**Activity**
As the answer, give every line of the records that includes the word "пищевым".

____________________

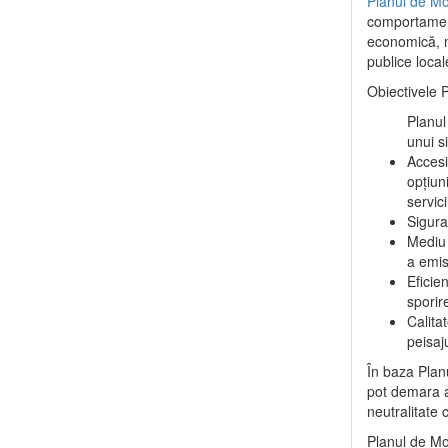
Planul de Mo
comportamentu
economică, ma
publice local
Obiectivele 
Planul
unui s
Accesi
opțiun
servici
Sigura
Mediu 
a emis
Eficie
sporir
Calitat
peisaj
În baza Plan
pot demara ac
neutralitate 
Planul de Mo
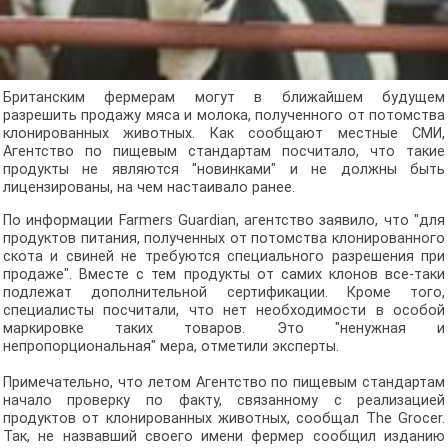
Британским фермерам могут в ближайшем будущем
разрешить продажу мяса и молока, полученного от потомства
клонированных животных. Как сообщают местные СМИ,
Агентство по пищевым стандартам посчитало, что такие
продукты не являются "новинками" и не должны быть
лицензированы, на чем настаивало ранее.
По информации Farmers Guardian, агентство заявило, что "для
продуктов питания, полученных от потомства клонированного
скота и свиней не требуются специального разрешения при
продаже". Вместе с тем продукты от самих клонов все-таки
подлежат дополнительной сертификации. Кроме того,
специалисты посчитали, что нет необходимости в особой
маркировке таких товаров. Это "ненужная и
непропорциональная" мера, отметили эксперты.
Примечательно, что летом Агентство по пищевым стандартам
начало проверку по факту, связанному с реализацией
продуктов от клонированных животных, сообщал The Grocer.
Так, не назвавший своего имени фермер сообщил изданию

____________________

**Written response**
Агентство по пищевым стандартам посчитало, что такие
Примечательно, что летом Агентство по пищевым стандартам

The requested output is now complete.